### What you are asked to do
Copy out every one of the lines below word for word, leaving out the pictures.
-----
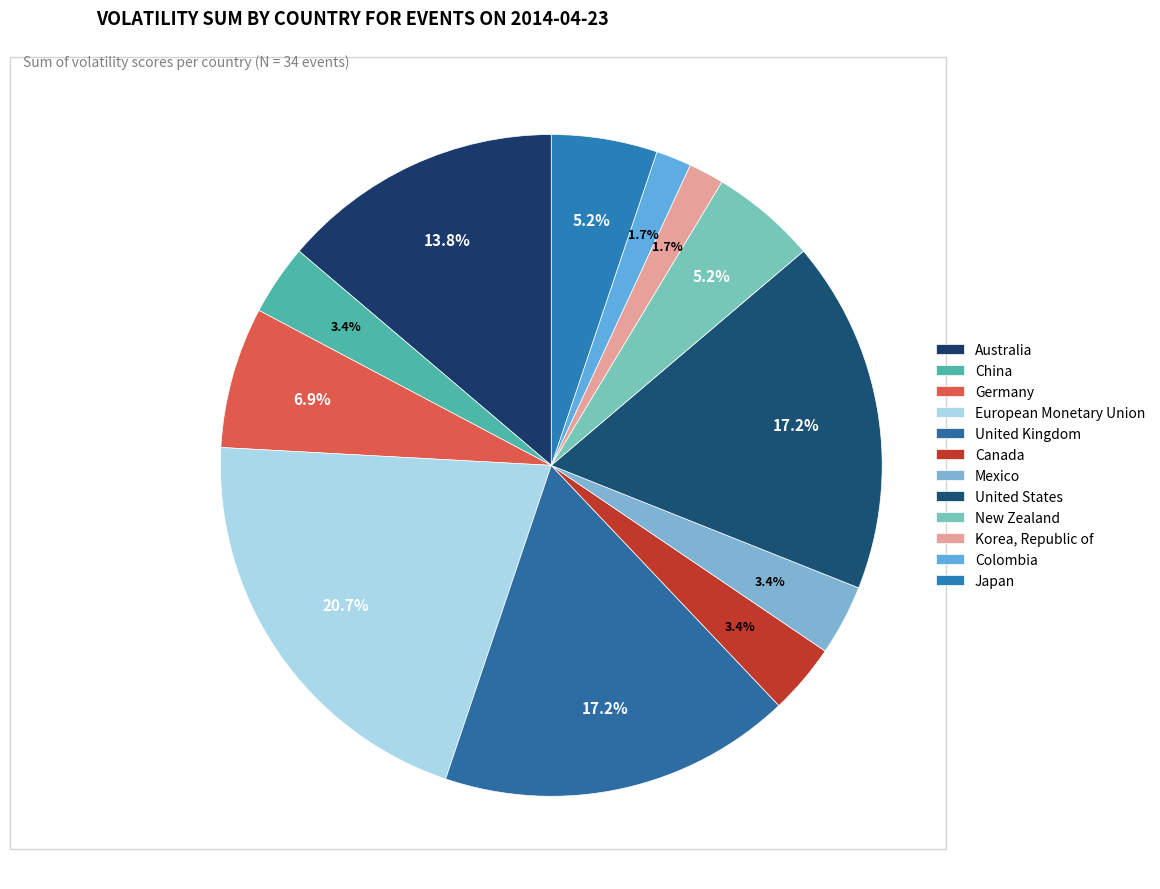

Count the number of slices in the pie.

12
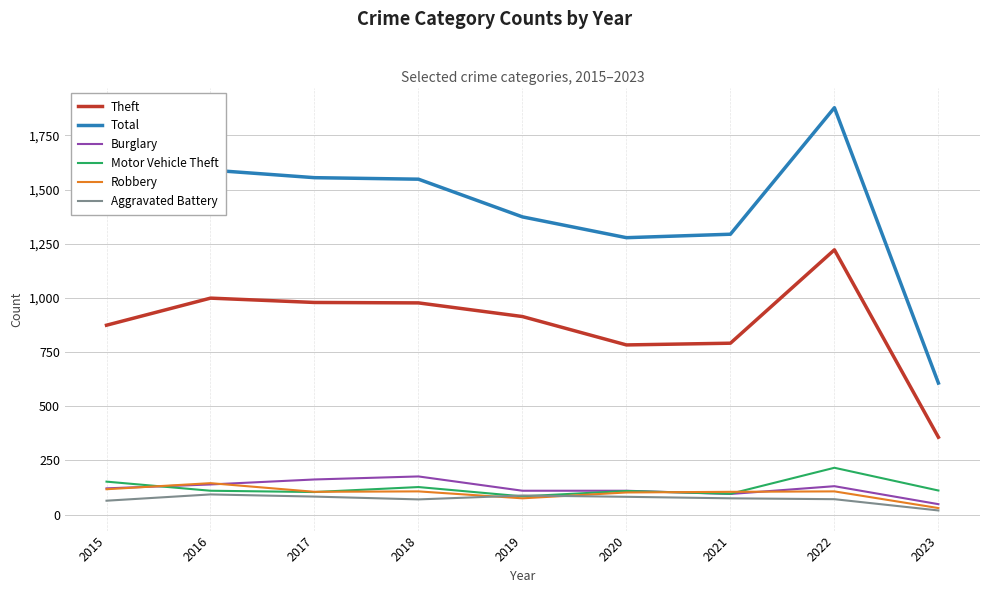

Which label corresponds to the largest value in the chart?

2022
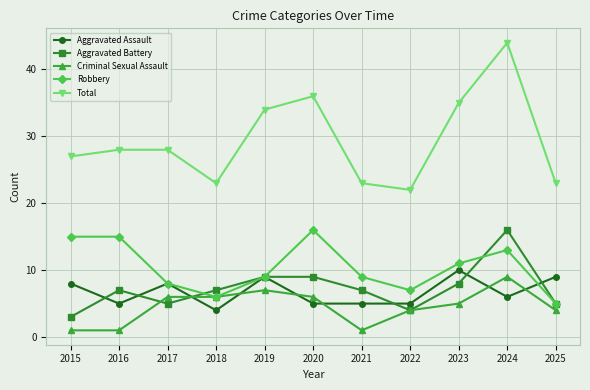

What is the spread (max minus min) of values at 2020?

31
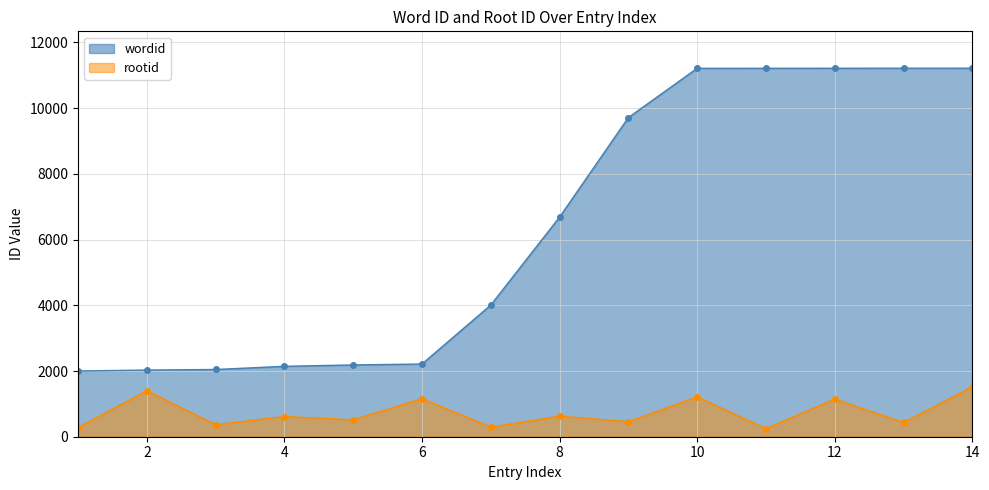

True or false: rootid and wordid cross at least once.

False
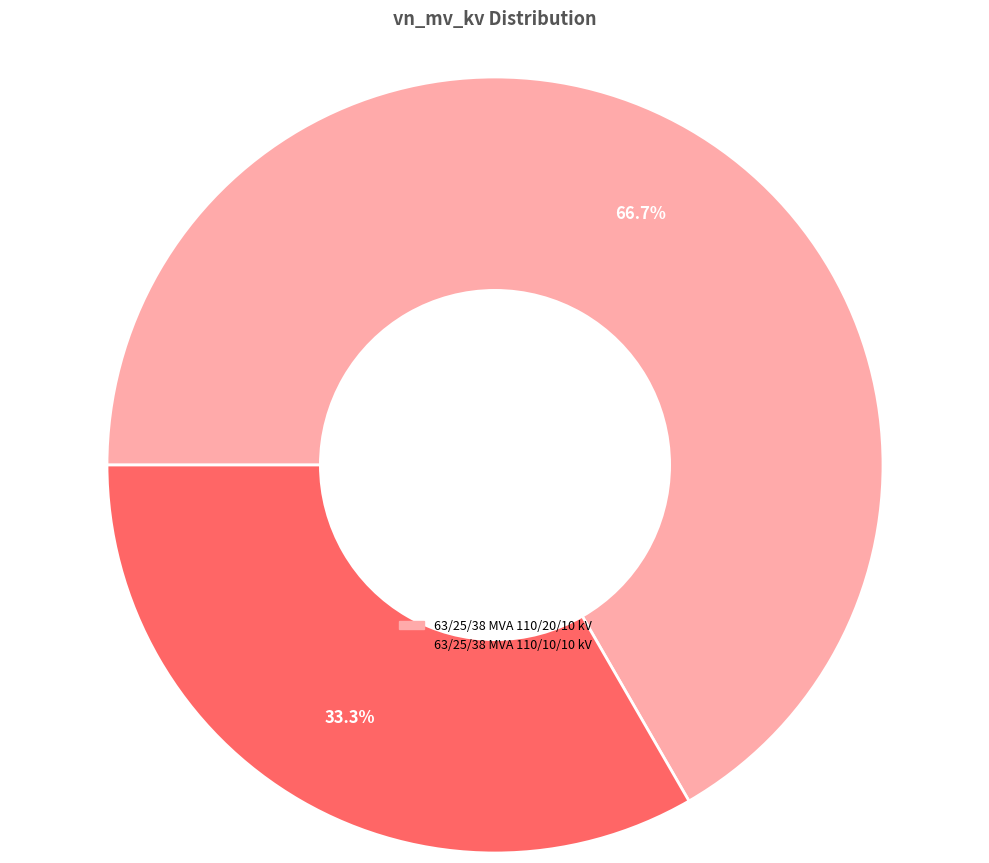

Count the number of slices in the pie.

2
-----
### Your response
Count the number of slices in the pie.

12

Which label corresponds to the largest value in the chart?

2022

What is the spread (max minus min) of values at 2020?

31

True or false: rootid and wordid cross at least once.

False

Count the number of slices in the pie.

2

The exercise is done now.